Let's say that there is a symplectic manifold $(M,\omega)$ with condition of $[\omega / 2\pi ]\in H^2(M;\mathbb{Z})$.
Then in what condition can I get a complex line bundle $L\twoheadrightarrow M$ in what condition?
Does it have to satisfy condition of $c_1(L)=[\omega/2\pi]$? Here, $c_1$ is chern class.
John is right, if you are not asking for any particular properties, there are no conditions: trivial bundles are always possible.
Now, if you are interested in Chern classes and symplectic manifolds, you probably want some explanation about prequantum line bundles.
Considering tensor products of vector bundles and bundle isomorphisms, the group of equivalence classes of complex line bundles over a manifold $M$ is isomorphic to $\check{H}^2(M;\mathbb{Z})$ (nice exercise, you should try this).

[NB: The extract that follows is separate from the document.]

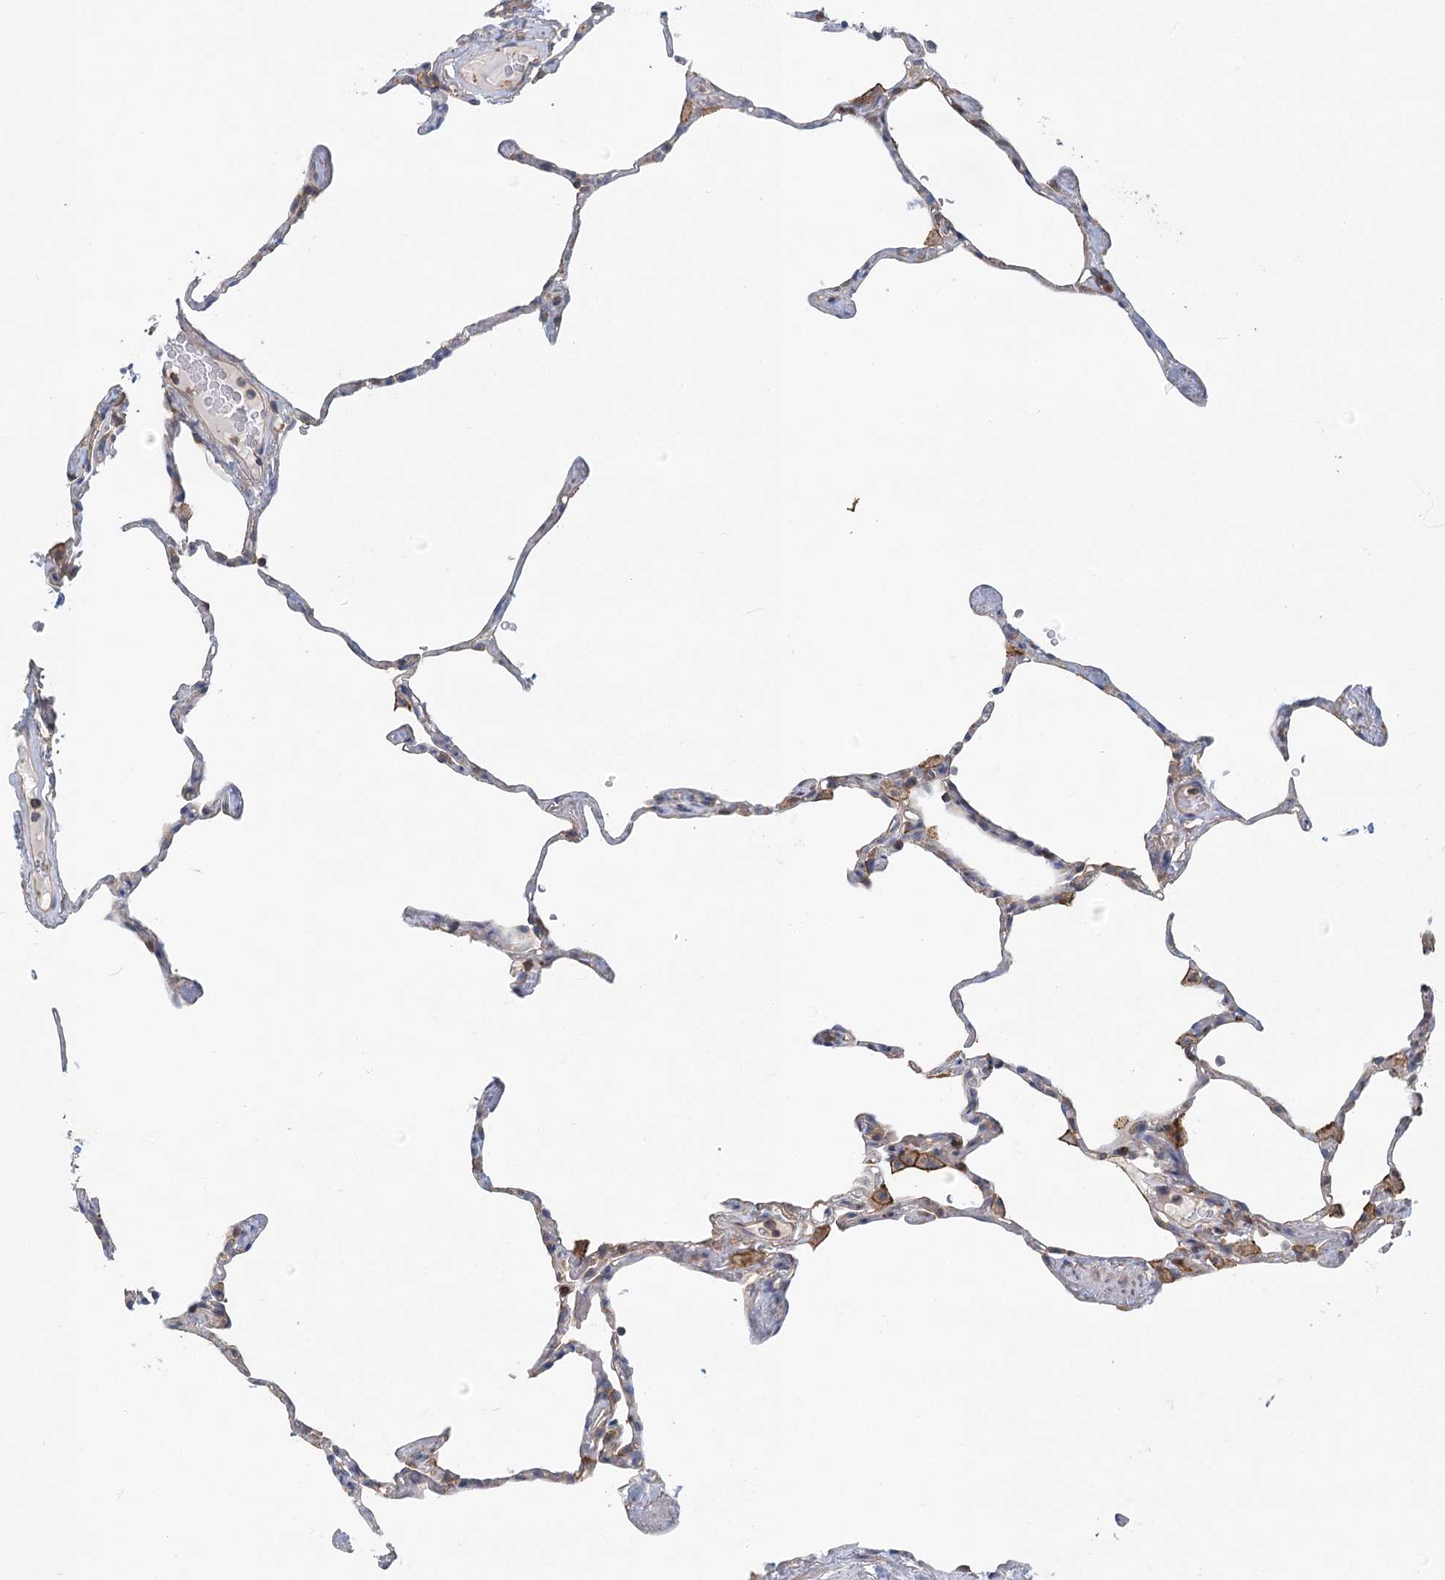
{"staining": {"intensity": "weak", "quantity": "<25%", "location": "cytoplasmic/membranous"}, "tissue": "lung", "cell_type": "Alveolar cells", "image_type": "normal", "snomed": [{"axis": "morphology", "description": "Normal tissue, NOS"}, {"axis": "topography", "description": "Lung"}], "caption": "Immunohistochemistry of normal human lung reveals no expression in alveolar cells. (Stains: DAB (3,3'-diaminobenzidine) immunohistochemistry (IHC) with hematoxylin counter stain, Microscopy: brightfield microscopy at high magnification).", "gene": "UMPS", "patient": {"sex": "male", "age": 65}}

A inclusion $\mathbb{Z}\hookrightarrow\mathbb{R}$ induces a homomorphism $\check{H}^2(M;\mathbb{Z})\longrightarrow \check{H}^2(M;\mathbb{R})$ and under a identification $\check{H}^2(M;\mathbb{R})\cong H_{dR}^2(M;\mathbb{R})$ one has a homomorphism $\check{H}^2(M;\mathbb{Z})\longrightarrow H_{dR}^2(M;\mathbb{R})$. Therefore, given a fixed closed form $\omega\in\Omega^2(M;\mathbb{R})$ whose de Rham class $[\omega]$ lies in the image of the homomorphism $\check{H}^2(M;\mathbb{Z})\longrightarrow H_{dR}^2(M;\mathbb{R})$, there are equivalence classes of complex line bundles with hermitian connexions such that their curvature is $-i\omega$. Note that the map $\check{H}^2(M;\mathbb{Z})\longrightarrow H_{dR}^2(M;\mathbb{R})$ has a kernel.
You should not write, though, that the class of your de Rham form belongs to $\check{H}^2(M;\mathbb{Z})$, that is not the case (and it does not make any sense): to be integral really means to lie in the image of the aforementioned homomorphism.
P.D.: $2\pi$'s, $i$'s, and signs conventions are all different in the literature, just pick one that you like.